Data supplied ->
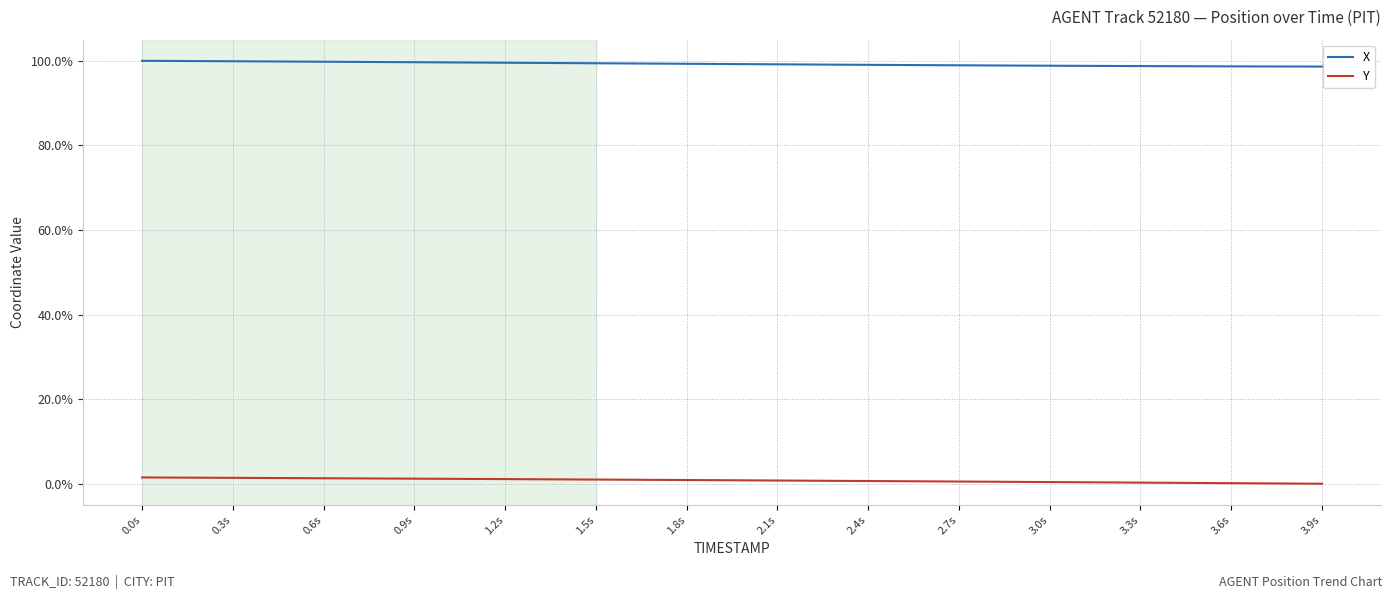

What is the maximum value for X?

100.0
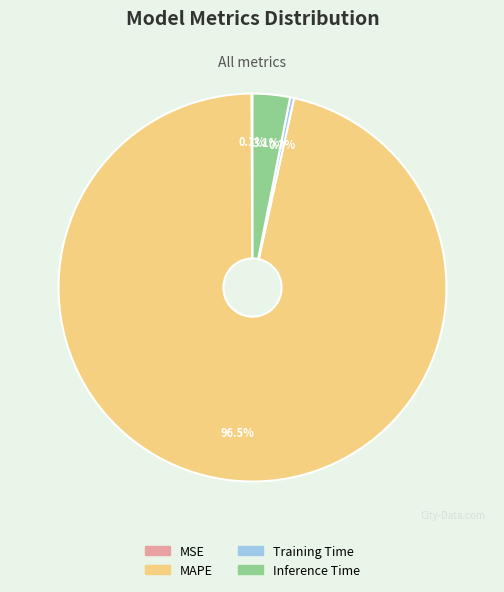

Which slice represents more than half of the pie?

MAPE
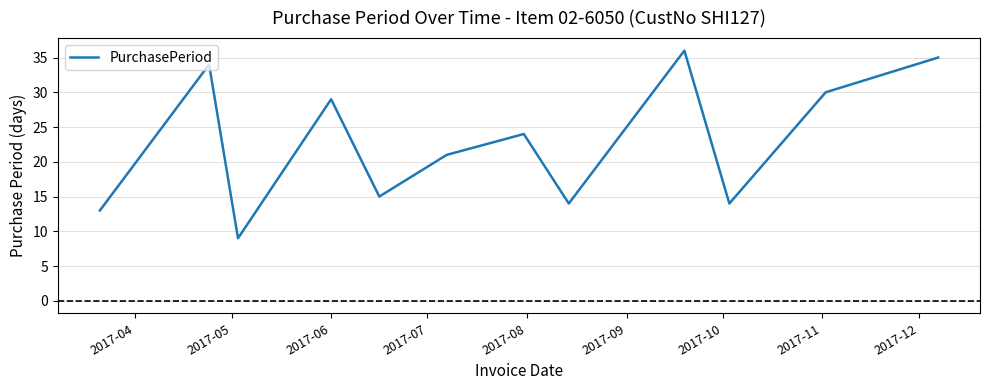

What is the average value?

23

What the exercise asks ->
Rewrite the lines from the one containing "Which slice represents" up to and including the last line as a Markdown table with the columns Row and Line, numbering each row and skipping blank lines. Leave the pictures out.

Answer box ->
| Row | Line |
|---|---|
| 1 | Which slice represents more than half of the pie? |
| 2 | MAPE |
| 3 | What is the average value? |
| 4 | 23 |